DATASET EXCERPTS:

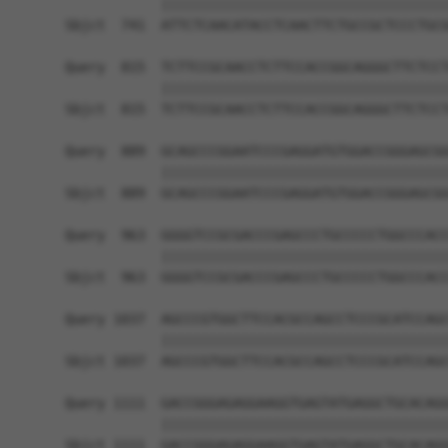
            ||||||||||||||||||||||||||||||||||||
Sbjct  741  ATTCTCAACATACCTCAACTTCTGCCGCTCCCTGCG
Query  815  TCTTCCGCAACCTCTTCCACCGGCAGGGCTTCTCCT
            ||||||||||||||||||||||||||||||||||||
Sbjct  815  TCTTCCGCAACCTCTTCCACCGGCAGGGCTTCTCCT
Query  889  GCAGCCCGGAATCCCGAGGATGTGGACCGGGAGCGG
            ||||||||||||||||||||||||||||||||||||
Sbjct  889  GCAGCCCGGAATCCCGAGGATGTGGACCGGGAGCGG
Query  963  GGGGTCCGCGACCCGAGCCCTGCCCCCTGGCCCACC
            ||||||||||||||||||||||||||||||||||||
Sbjct  963  GGGGTCCGCGACCCGAGCCCTGCCCCCTGGCCCACC
Query 1037  AGCCCGTGGCTTCCACGCCAGCCTCCCGCATCCAGC
            ||||||||||||||||||||||||||||||||||||
Sbjct 1037  AGCCCGTGGCTTCCACGCCAGCCTCCCGCATCCAGC
Query 1111  GACCGGGAGAGGAAGGTGAGTATGAGGCTGCACAGG
            ||||||||||||||||||||||||||||||||||||
Sbjct 1111  GACCGGGAGAGGAAGGTGAGTATGAGGCTGCACAGG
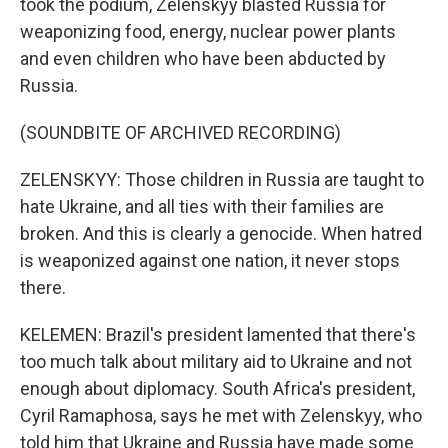
took the podium, Zelenskyy blasted Russia for
weaponizing food, energy, nuclear power plants
and even children who have been abducted by
Russia.
(SOUNDBITE OF ARCHIVED RECORDING)
ZELENSKYY: Those children in Russia are taught to
hate Ukraine, and all ties with their families are
broken. And this is clearly a genocide. When hatred
is weaponized against one nation, it never stops
there.
KELEMEN: Brazil's president lamented that there's
too much talk about military aid to Ukraine and not
enough about diplomacy. South Africa's president,
Cyril Ramaphosa, says he met with Zelenskyy, who
told him that Ukraine and Russia have made some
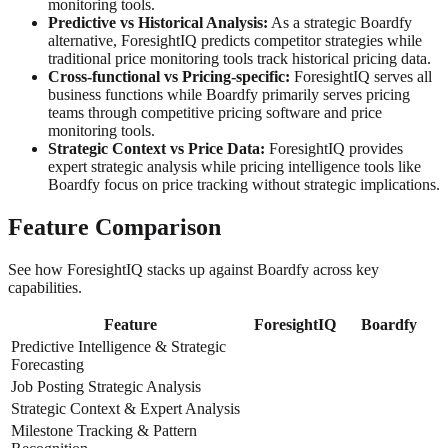
monitoring tools.
Predictive vs Historical Analysis:
As a strategic Boardfy
alternative, ForesightIQ predicts competitor strategies while
traditional price monitoring tools track historical pricing data.
Cross-functional vs Pricing-specific:
ForesightIQ serves all
business functions while Boardfy primarily serves pricing
teams through competitive pricing software and price
monitoring tools.
Strategic Context vs Price Data:
ForesightIQ provides
expert strategic analysis while pricing intelligence tools like
Boardfy focus on price tracking without strategic implications.
Feature Comparison
See how ForesightIQ stacks up against Boardfy across key
capabilities.
Feature
ForesightIQ
Boardfy
Predictive Intelligence & Strategic
Forecasting
Job Posting Strategic Analysis
Strategic Context & Expert Analysis
Milestone Tracking & Pattern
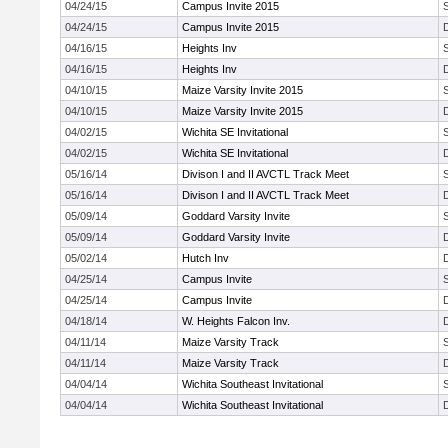
04/24/15
Campus Invite 2015
04/24/15
Campus Invite 2015
04/16/15
Heights Inv
04/16/15
Heights Inv
04/10/15
Maize Varsity Invite 2015
04/10/15
Maize Varsity Invite 2015
04/02/15
Wichita SE Invitational
04/02/15
Wichita SE Invitational
05/16/14
Divison I and II AVCTL Track Meet
05/16/14
Divison I and II AVCTL Track Meet
05/09/14
Goddard Varsity Invite
05/09/14
Goddard Varsity Invite
05/02/14
Hutch Inv
04/25/14
Campus Invite
04/25/14
Campus Invite
04/18/14
W. Heights Falcon Inv.
04/11/14
Maize Varsity Track
04/11/14
Maize Varsity Track
04/04/14
Wichita Southeast Invitational
04/04/14
Wichita Southeast Invitational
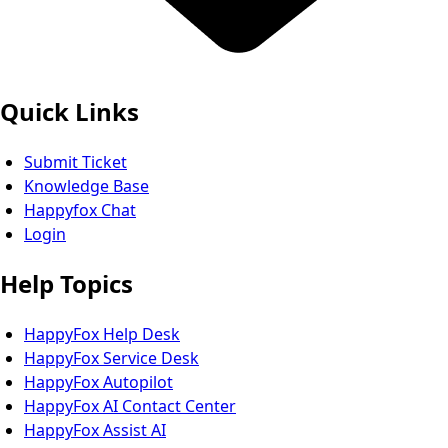
Quick Links
Submit Ticket
Knowledge Base
Happyfox Chat
Login
Help Topics
HappyFox Help Desk
HappyFox Service Desk
HappyFox Autopilot
HappyFox AI Contact Center
HappyFox Assist AI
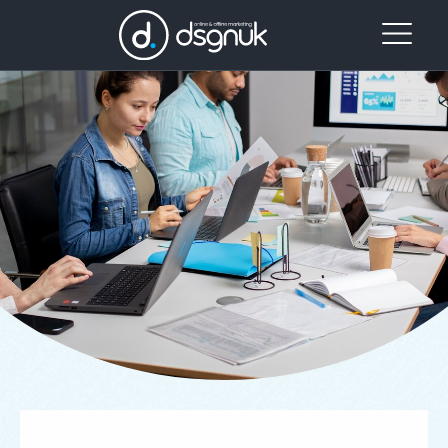
Our
Project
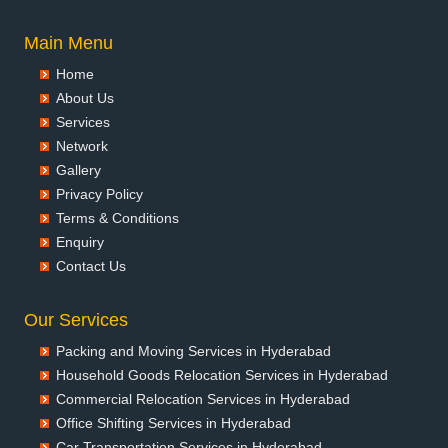
Packers and Movers in Asansol
Packers and Movers in Aurangabad
Main Menu
Packers and Movers in Ayodhya
Home
Packers and Movers in Badalapur
About Us
Packers and Movers in Bagalkot
Services
Packers and Movers in Bahadurgarh
Network
Packers and Movers in Baharampur
Gallery
Packers and Movers in Bahraich
Privacy Policy
Packers and Movers in Ballia
Terms & Conditions
Packers and Movers in Bangalore
Enquiry
Packers and Movers in Bansberia
Contact Us
Packers and Movers in Banswara
Packers and Movers in Bareilly
Our Services
Packers and Movers in Barshi
Packing and Moving Services in Hyderabad
Packers and Movers in Basti
Household Goods Relocation Services in Hyderabad
Packers and Movers in Bathinda
Commercial Relocation Services in Hyderabad
Packers and Movers in Begusarai
Office Shifting Services in Hyderabad
Packers and Movers in Belgaum
Car Transportation Services in Hyderabad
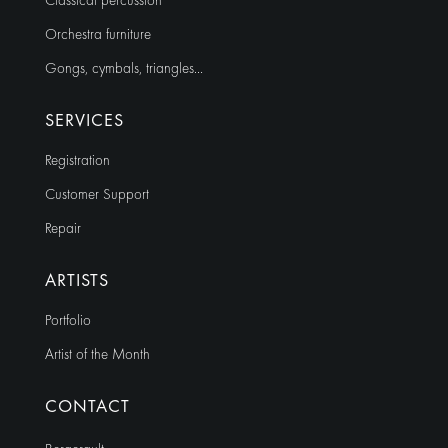
Classical percussion
Orchestra furniture
Gongs, cymbals, triangles…
SERVICES
Registration
Customer Support
Repair
ARTISTS
Portfolio
Artist of the Month
CONTACT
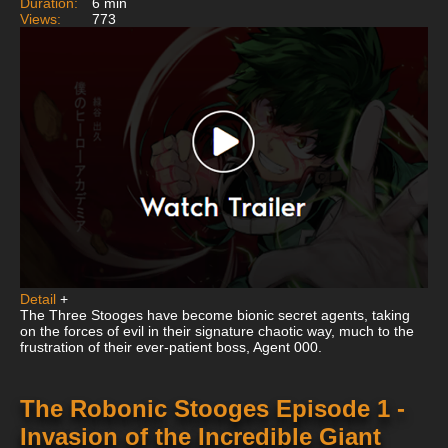
Duration:
6 min
Views:
773
Detail
+
The Three Stooges have become bionic secret agents, taking
on the forces of evil in their signature chaotic way, much to the
frustration of their ever-patient boss, Agent 000.
The Robonic Stooges Episode 1 -
Invasion of the Incredible Giant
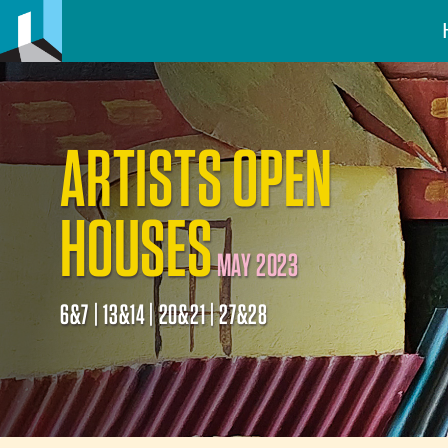
ARTISTS OPEN
HOUSES
MAY 2023
6&7 | 13&14 | 20&21 | 27&28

WHAT NEEDS TO BE DONE: Pictures in the records above are left out; print everything else exactly as written.

ANSWER:
            ||||||||||||||||||||||||||||||||||||
Sbjct  741  ATTCTCAACATACCTCAACTTCTGCCGCTCCCTGCG
Query  815  TCTTCCGCAACCTCTTCCACCGGCAGGGCTTCTCCT
            ||||||||||||||||||||||||||||||||||||
Sbjct  815  TCTTCCGCAACCTCTTCCACCGGCAGGGCTTCTCCT
Query  889  GCAGCCCGGAATCCCGAGGATGTGGACCGGGAGCGG
            ||||||||||||||||||||||||||||||||||||
Sbjct  889  GCAGCCCGGAATCCCGAGGATGTGGACCGGGAGCGG
Query  963  GGGGTCCGCGACCCGAGCCCTGCCCCCTGGCCCACC
            ||||||||||||||||||||||||||||||||||||
Sbjct  963  GGGGTCCGCGACCCGAGCCCTGCCCCCTGGCCCACC
Query 1037  AGCCCGTGGCTTCCACGCCAGCCTCCCGCATCCAGC
            ||||||||||||||||||||||||||||||||||||
Sbjct 1037  AGCCCGTGGCTTCCACGCCAGCCTCCCGCATCCAGC
Query 1111  GACCGGGAGAGGAAGGTGAGTATGAGGCTGCACAGG
            ||||||||||||||||||||||||||||||||||||
Sbjct 1111  GACCGGGAGAGGAAGGTGAGTATGAGGCTGCACAGG
took the podium, Zelenskyy blasted Russia for
weaponizing food, energy, nuclear power plants
and even children who have been abducted by
Russia.
(SOUNDBITE OF ARCHIVED RECORDING)
ZELENSKYY: Those children in Russia are taught to
hate Ukraine, and all ties with their families are
broken. And this is clearly a genocide. When hatred
is weaponized against one nation, it never stops
there.
KELEMEN: Brazil's president lamented that there's
too much talk about military aid to Ukraine and not
enough about diplomacy. South Africa's president,
Cyril Ramaphosa, says he met with Zelenskyy, who
told him that Ukraine and Russia have made some
monitoring tools.
Predictive vs Historical Analysis:
As a strategic Boardfy
alternative, ForesightIQ predicts competitor strategies while
traditional price monitoring tools track historical pricing data.
Cross-functional vs Pricing-specific:
ForesightIQ serves all
business functions while Boardfy primarily serves pricing
teams through competitive pricing software and price
monitoring tools.
Strategic Context vs Price Data:
ForesightIQ provides
expert strategic analysis while pricing intelligence tools like
Boardfy focus on price tracking without strategic implications.
Feature Comparison
See how ForesightIQ stacks up against Boardfy across key
capabilities.
Feature
ForesightIQ
Boardfy
Predictive Intelligence & Strategic
Forecasting
Job Posting Strategic Analysis
Strategic Context & Expert Analysis
Milestone Tracking & Pattern
04/24/15
Campus Invite 2015
04/24/15
Campus Invite 2015
04/16/15
Heights Inv
04/16/15
Heights Inv
04/10/15
Maize Varsity Invite 2015
04/10/15
Maize Varsity Invite 2015
04/02/15
Wichita SE Invitational
04/02/15
Wichita SE Invitational
05/16/14
Divison I and II AVCTL Track Meet
05/16/14
Divison I and II AVCTL Track Meet
05/09/14
Goddard Varsity Invite
05/09/14
Goddard Varsity Invite
05/02/14
Hutch Inv
04/25/14
Campus Invite
04/25/14
Campus Invite
04/18/14
W. Heights Falcon Inv.
04/11/14
Maize Varsity Track
04/11/14
Maize Varsity Track
04/04/14
Wichita Southeast Invitational
04/04/14
Wichita Southeast Invitational
Quick Links
Submit Ticket
Knowledge Base
Happyfox Chat
Login
Help Topics
HappyFox Help Desk
HappyFox Service Desk
HappyFox Autopilot
HappyFox AI Contact Center
HappyFox Assist AI
Our
Project
Packers and Movers in Asansol
Packers and Movers in Aurangabad
Main Menu
Packers and Movers in Ayodhya
Home
Packers and Movers in Badalapur
About Us
Packers and Movers in Bagalkot
Services
Packers and Movers in Bahadurgarh
Network
Packers and Movers in Baharampur
Gallery
Packers and Movers in Bahraich
Privacy Policy
Packers and Movers in Ballia
Terms & Conditions
Packers and Movers in Bangalore
Enquiry
Packers and Movers in Bansberia
Contact Us
Packers and Movers in Banswara
Packers and Movers in Bareilly
Our Services
Packers and Movers in Barshi
Packing and Moving Services in Hyderabad
Packers and Movers in Basti
Household Goods Relocation Services in Hyderabad
Packers and Movers in Bathinda
Commercial Relocation Services in Hyderabad
Packers and Movers in Begusarai
Office Shifting Services in Hyderabad
Packers and Movers in Belgaum
Car Transportation Services in Hyderabad
Classical percussion
Orchestra furniture
Gongs, cymbals, triangles…
SERVICES
Registration
Customer Support
Repair
ARTISTS
Portfolio
Artist of the Month
CONTACT
Duration:
6 min
Views:
773
Detail
+
The Three Stooges have become bionic secret agents, taking
on the forces of evil in their signature chaotic way, much to the
frustration of their ever-patient boss, Agent 000.
The Robonic Stooges Episode 1 -
Invasion of the Incredible Giant
ARTISTS OPEN
HOUSES
MAY 2023
6&7 | 13&14 | 20&21 | 27&28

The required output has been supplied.